As the topic started i couldn`t agree more on the back-on-topic thing ;)

After reading all this I am so glad that 1) I am fully insured for damages caused by r/c aircrafts and/or drones 2)I use only top-notch (Futaba) radio gear. I cannot see myself doing differently and I really hope everybody here is insured, I think it is REALLY a hazzard flying r/c aircraft uninsured, even more if they are able to fly autonomously past the range of sight - i hope someone agrees with me about this and maybe passes this message on and I don`t get insulted as I got when I proposed a group insurance policy on an Italian forum where almost 60% of fpv/drone pilots were uninsured...

This said, back to the PPM/failsafe point :-)
As far as I understood the known issue is about signal absence from the RX.

1) Are there other known issues with the failsafe Ic?

2) Do developers reccomend to install the "PPM Patch"?

3) After patching the PPM thing do I have the same level of safety I have on my "old" ardupilot, at least about the possibility of manual ganining control of the aircraft?

4) do you reccomend me making some sort of electronic, R/C operated, manual bypass sistem of the whole ardupilot board or you believe that the added complexity from that would overshadow the advantages it can bring since the ppm chip once upgraded does its job propely?

Thank you again, Ludo

1) Are there other known issues with the failsafe Ic?

Failsafe on the APM is two part. The "blackbox" PWM to PPM encoder and the FS logic in the main APM code.

Currently the only known issue with the PPM encoder (ArduPPM) is that the loss of a single channel will result in the PPM encoder maintaining the last known channel value. When balanced against the need for good general performance (stick resolution and low latency), this known weakness was deemed acceptable. Later because of the issue with 9X throttle FS, a patch for missing throttle signal was added at the cost of slightly degraded stick resolution/latency. I am looking at a possible solution for detecting single channel loss on all channels, but at the moment I am not promising anything. I will not accept FS logic that degrades stick resolution below 1000 steps.

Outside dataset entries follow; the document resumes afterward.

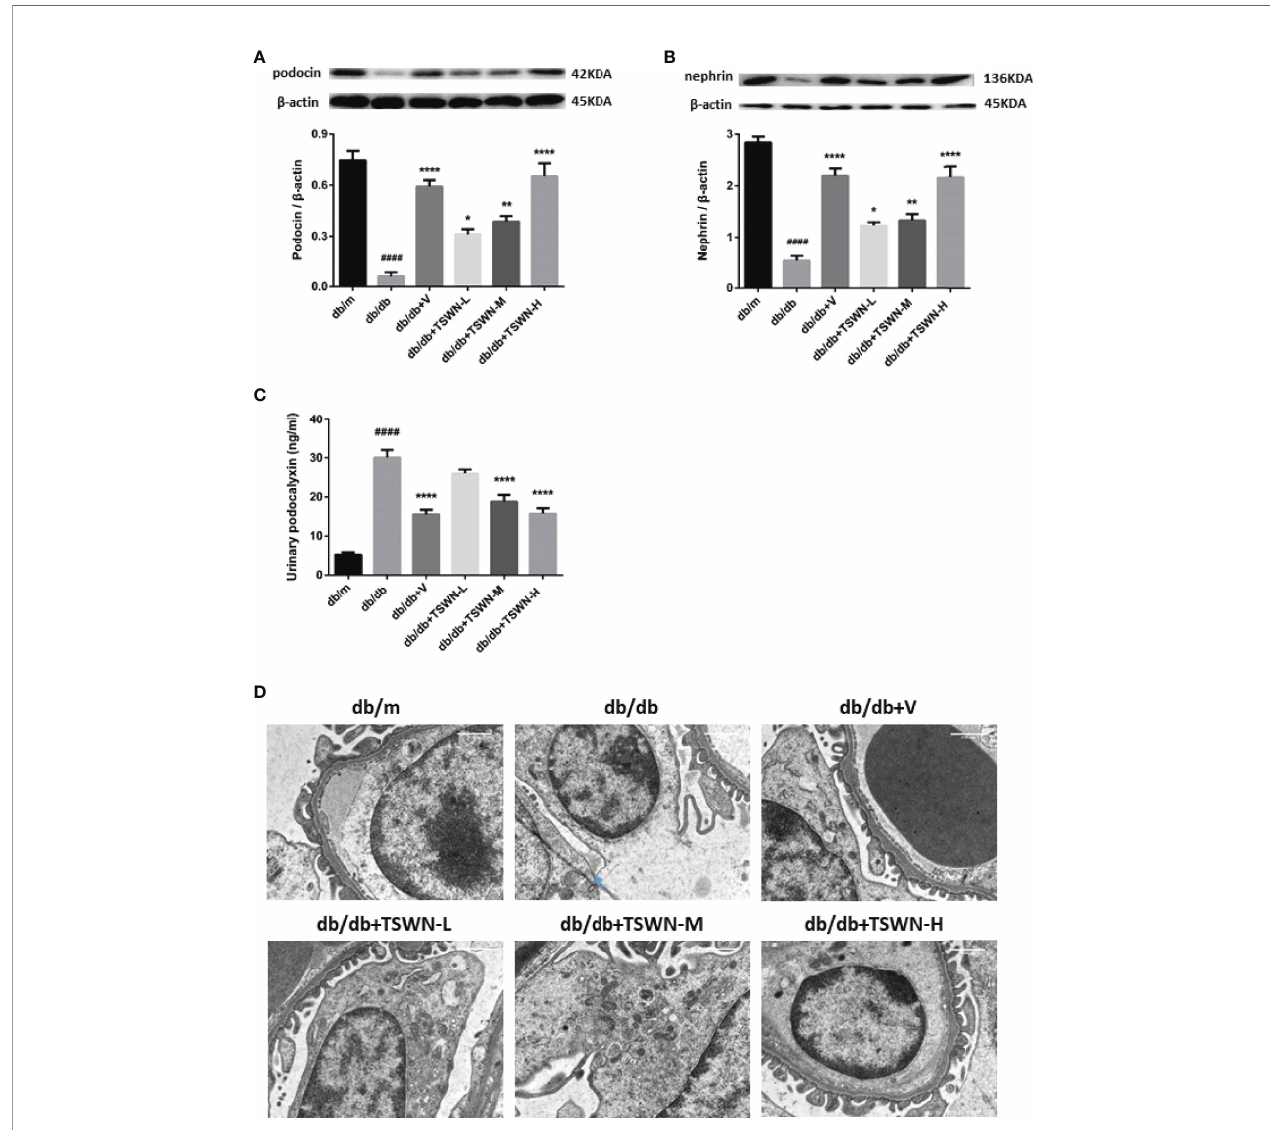
FIGURE 6 | Podocytes in mouse kidneys. (A) Representative photographs and quanti fi cation of podocin in mouse kidneys measured by western blot. (B) Representative photographs and quanti fi cation of nephrin in mouse kidneys measured by western blot. (C) Quanti fi cation of urinary podocalyxin measured by enzyme linked immunosorbent assay (ELISA). (D) Representative photographs of podocytes in mouse kidneys detected by transmission electron microscopy. n = 6 mice/group. #### P < 0.0001 vs db/m group; *P < 0.05, **P < 0.01, ****P < 0.0001 vs db/db group. Db/m, db/m mice; db/db, db/db mice; db/db+V, db/db mice with valsartan treatment; db/db+TSWN-L, db/db mice with low dose TSWN treatment; db/db+TSWN-M, db/db mice with middle dose TSWN treatment; db/db+TSWN-H, db/db mice with high dose TSWN treatment. Data are means ±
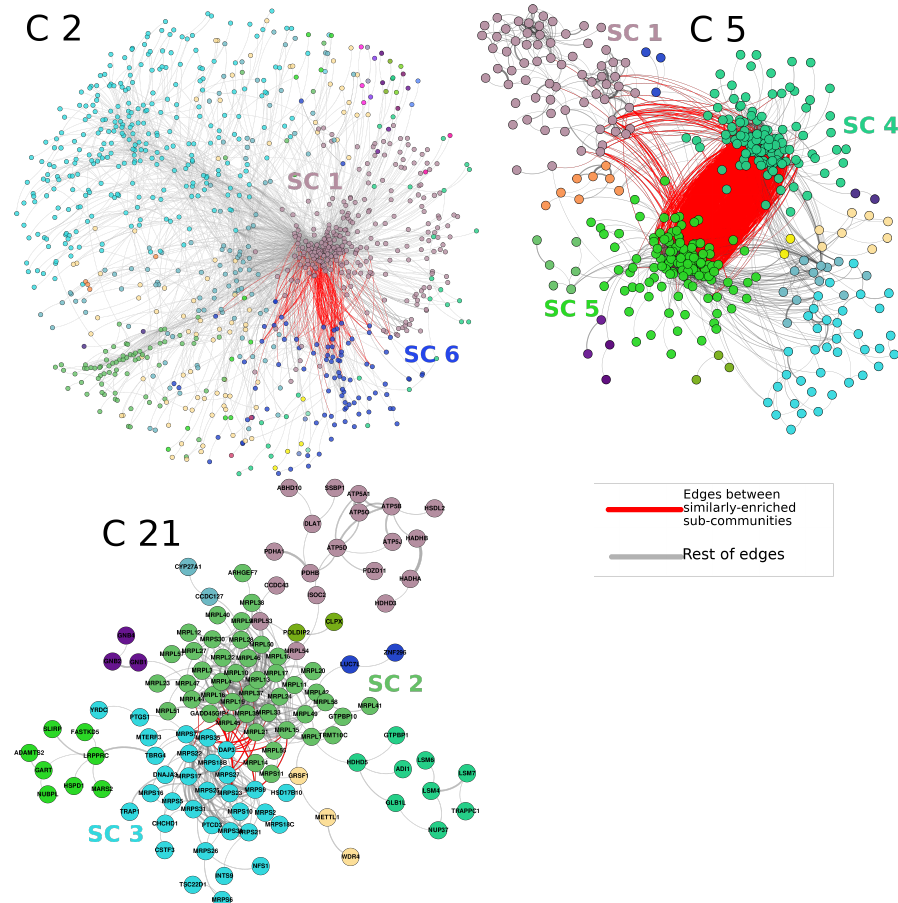
Figure 5. Network structure of three commonly enriched communities and their subcommunities. Each one of the networks shown here is statistically associated ( p -value < 1 × 10 − 5 ) with a common set of biological processes. The color of nodes groups genes of the same subcommunity. Red links represent interactions between genes of the subcommunities with a similar enrichment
Question: Condense the content of this figure into a single sentence.
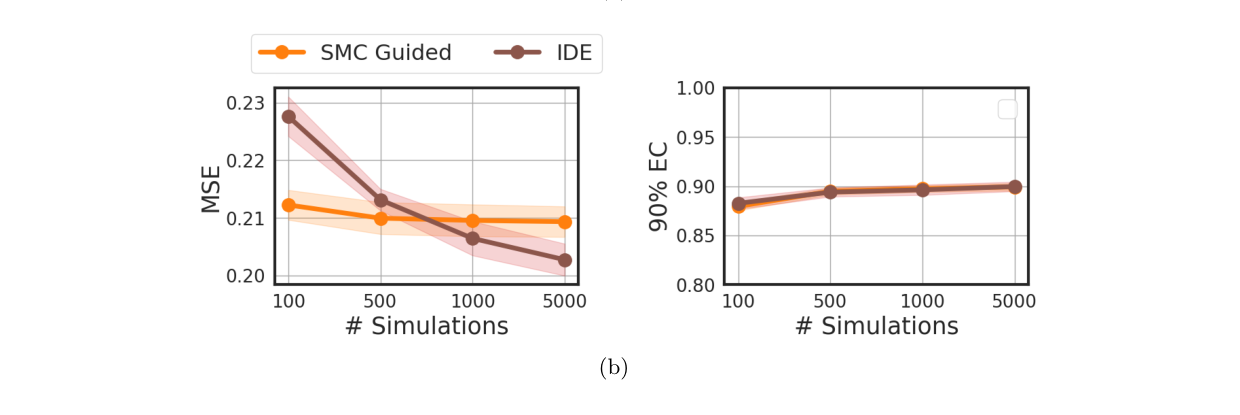
Answer: Estimation of the hidden states of a nonlinear state-space model, for two different experiments: (a) σx = σy = 1 and K = 10, (b) σx = σy = 1 and K = 30. The quality of approximations was quantified using the MSE and 90% EC, summarised using the mean (solid line) and 95% confidence intervals (shaded area), across 10 datasets.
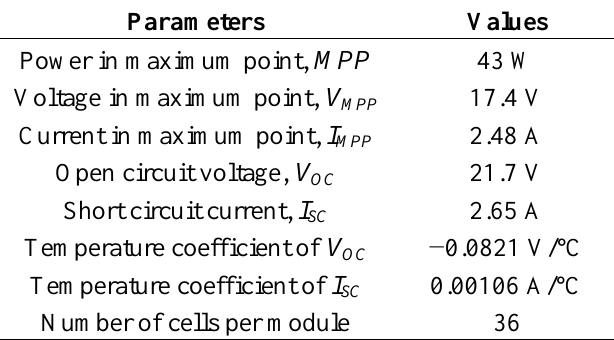
Table 2. Specifications of Solar KC40T at 1000 W/m 2 and 25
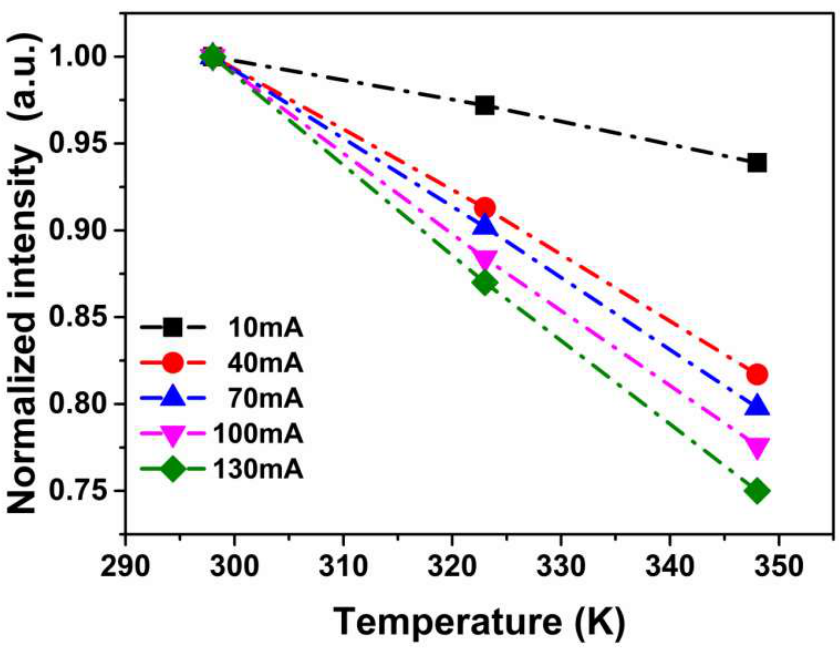
6 of 10 Figure 3. EL spectral data recorded at various forward currents and temperatures of 298, 323, and 348 K. ( a ) Spectral distributions, ( b ) main peak intensities, ( c ) parasitic peak intensities, and ( d ) peak intensity ratios. Figure 4 provides the normalized intensities of the peak wavelengths recorded at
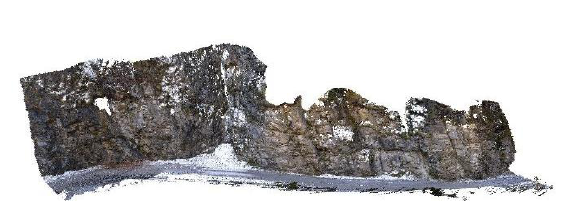
Figure 7. Example of "vertical" terrestrial dense point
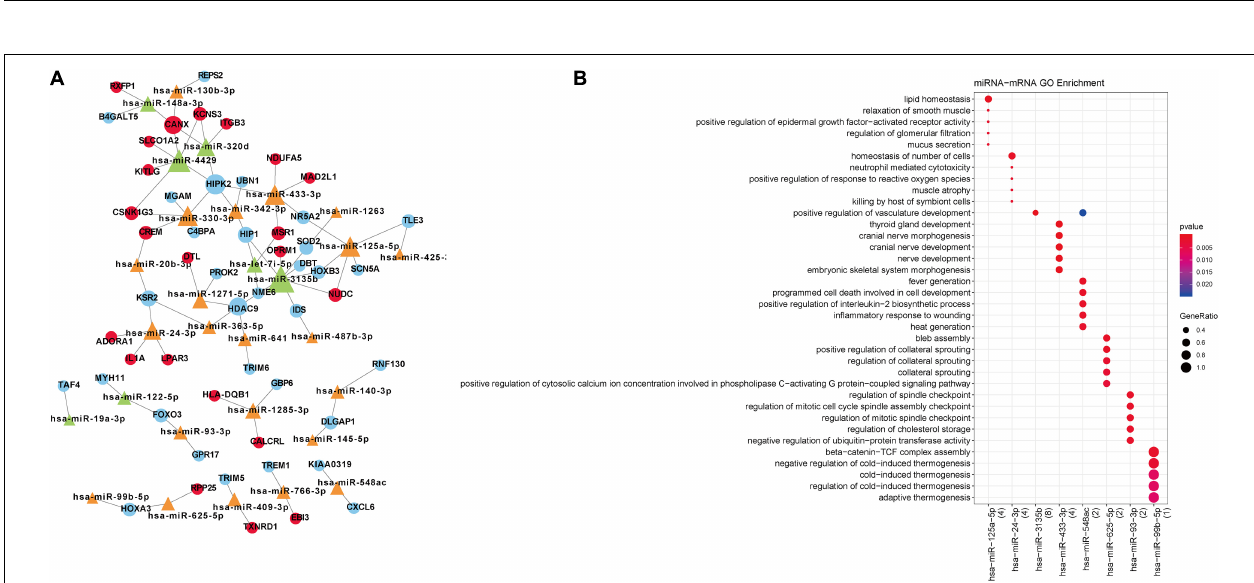
FIGURE 4 | (A) Differentially expressed miRNA-target network. Blue circular nodes are downregulated mRNAs; Red circular nodes are upregulated mRNAs; Green triangles are downregulated miRNAs; Orange triangles represent upregulated miRNAs. (B) The biological processes enriched by miRNAs. The changes in bubble color from blue to red indicate that the correlation is significant from low to high. Dot size GeneRatio is gene proportion. The size of the gene specific proportion indicates the proportion of the enrichment item.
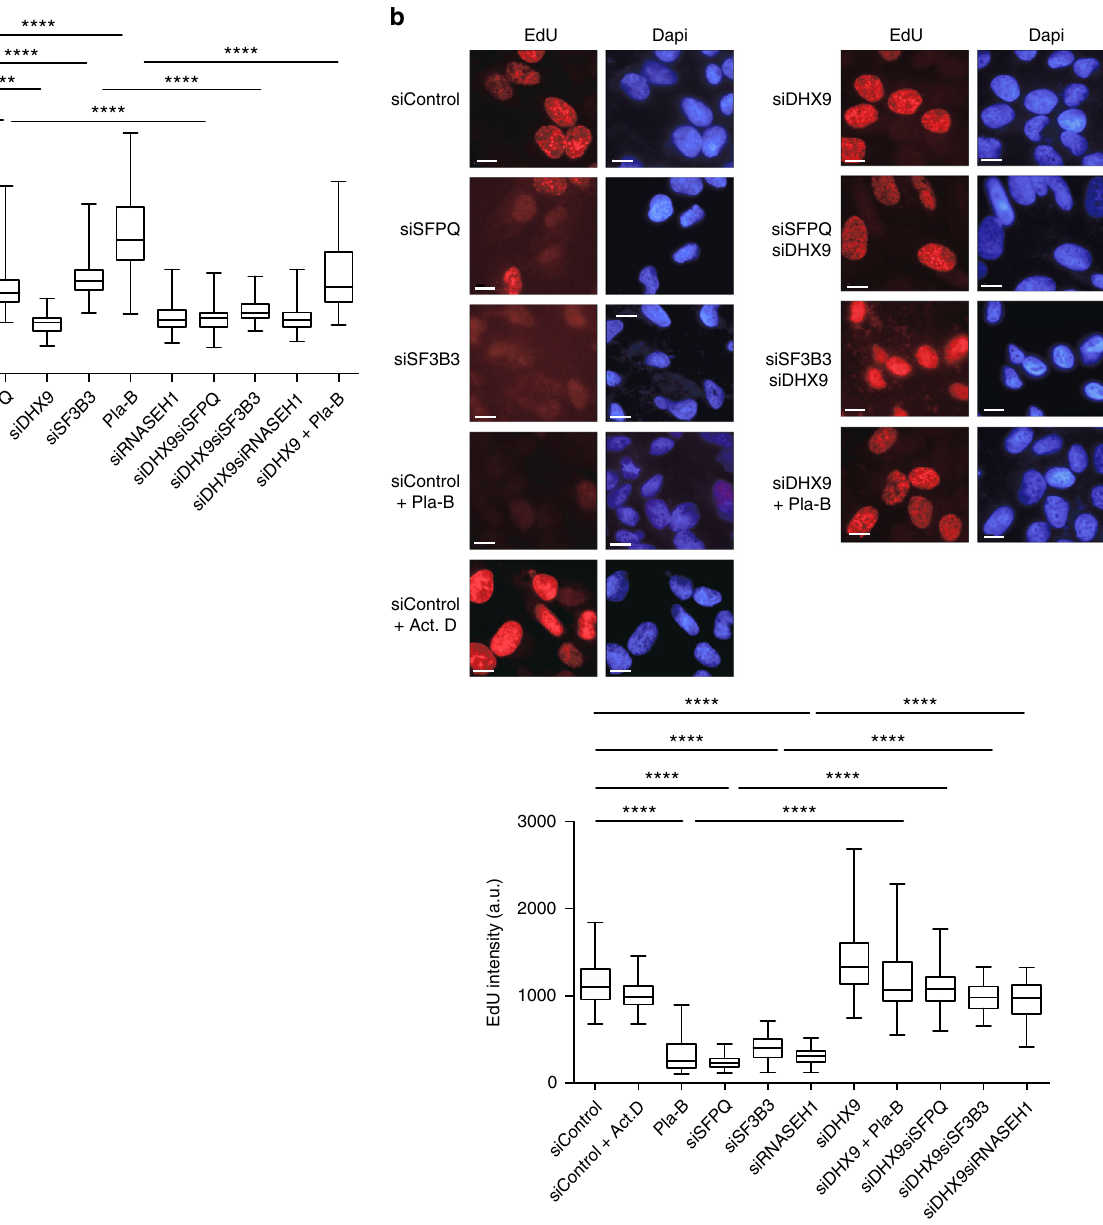
Fig. 4 Defects in RNA splicing cause increased R-loops. a Inhibition of RNA splicing leads to elevated levels of RNA – DNA hybrids that are suppressed by knockdown of DHX9. Cells were transfected with siRNAs targeted to the indicated genes, individually and in combination. Where indicated, cells were treated with Pla-B (5 μ M) for 2 h to inhibit splicing. b Incorporation of EdU into DNA 72 h after knockdown of the indicated genes. Where indicated, cells were treated with Pla-B (5 μ m) or Actinomycin D (0.5 μ g/ml). All scale bars represent 10 μ m. Graphical data from n > 90 cells are presented.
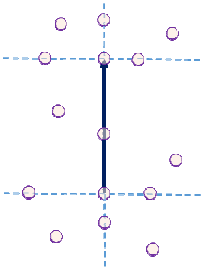
Figure 3. 15 Qualitatively Different Relations of a Point and a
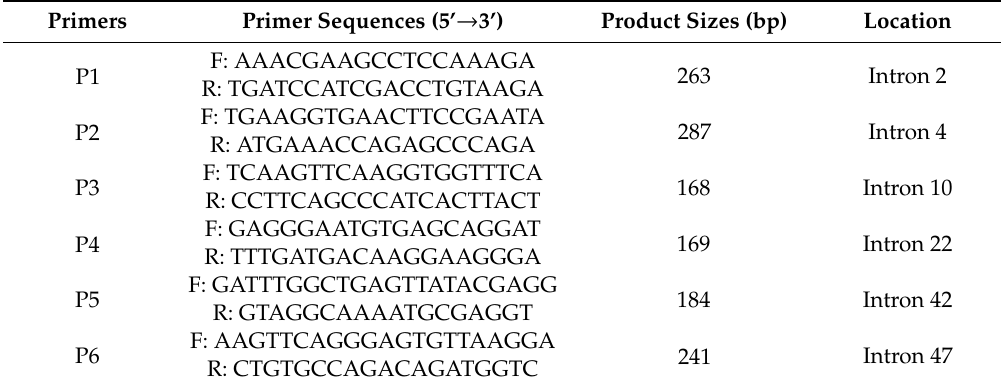
Table 1. Amplification PCR primer sequences of the goat SPAG17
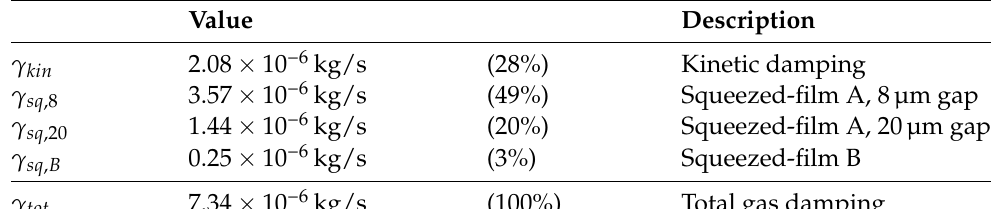
Table 2. Damping contributions in air (300K, 0.1mbar).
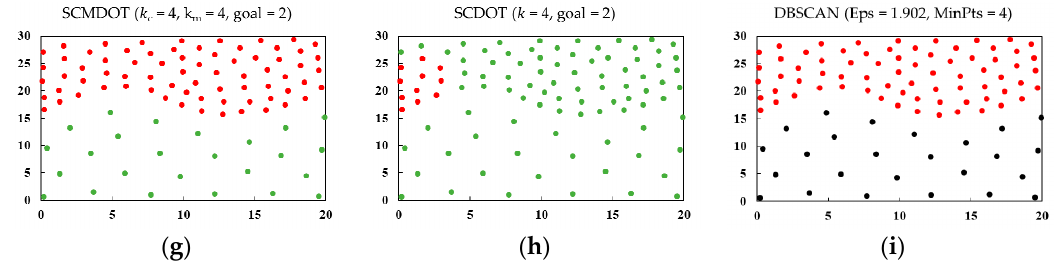
Figure 6. Illustration of clustering results in Experiment 2. ( a – c ) The clustering results of DS4; ( d – f )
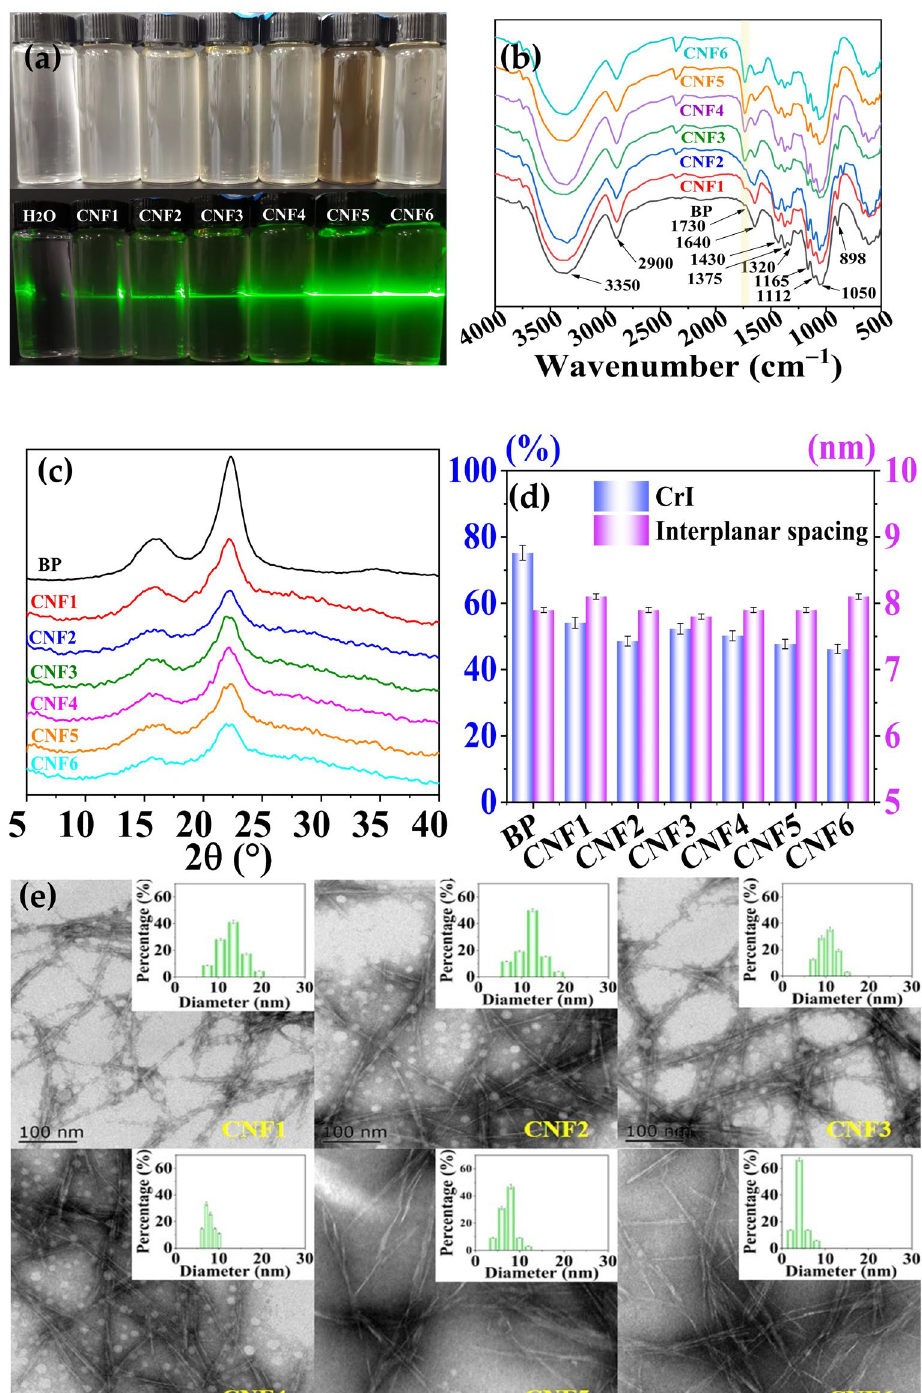
Figure 1. Structural characteristics of the CNFs. ( a ) Tyndall effect of CNFs; ( b ) FTIR spectra of BP and CNFs; ( c ) XRD diffraction of the BP and CNFs; ( d ) crystalline and interplanar spacing of the BP and CNFs; ( e ) TEM and the diameter distribution of the CNFs.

But the PPM encoder is just a small part of the signal chain. The end result is a result of how the FS logic in the main code handles the PPM stream from the PPM encoder. ArduPilot and ArduCopter has different needs and reacts differently to certain FS conditions. Other developers are better suited to explain the details of this.

2) Do developers reccomend to install the "PPM Patch"?

If you have the 9X/receiver combination that drops the throttle signal, yes. Anything else, no.

3) After patching the PPM thing do I have the same level of safety I have on my "old" ardupilot, at least about the possibility of manual ganining control of the aircraft?

APM1 still has manual override on channel 1-4 (input signals from the receiver is muxed straight to the output pins), APM2 does not have this override hardware, and depends on manual mode in the APM code working. Both methods are totally useless (for manual control) if the receiver dies completely, which frankly is the most likely scenario if there is a electronics problem.

4) do you reccomend me making some sort of electronic, R/C operated, manual bypass sistem of the whole ardupilot board or you believe that the added complexity from that would overshadow the advantages it can bring since the ppm chip once upgraded does its job propely?

I cannot give an exact answer. You have to decide if the likelihood of manual recovery is higher then the cost of added complexity using a dual receiver and manual fail-over (R/C powerbox) system.

Tnks :-)

I dont really get point 3: Isnt the "output forwading" handled by the code on the ppm chip itself? So if the main cpu start rebooting I can still gain manual control??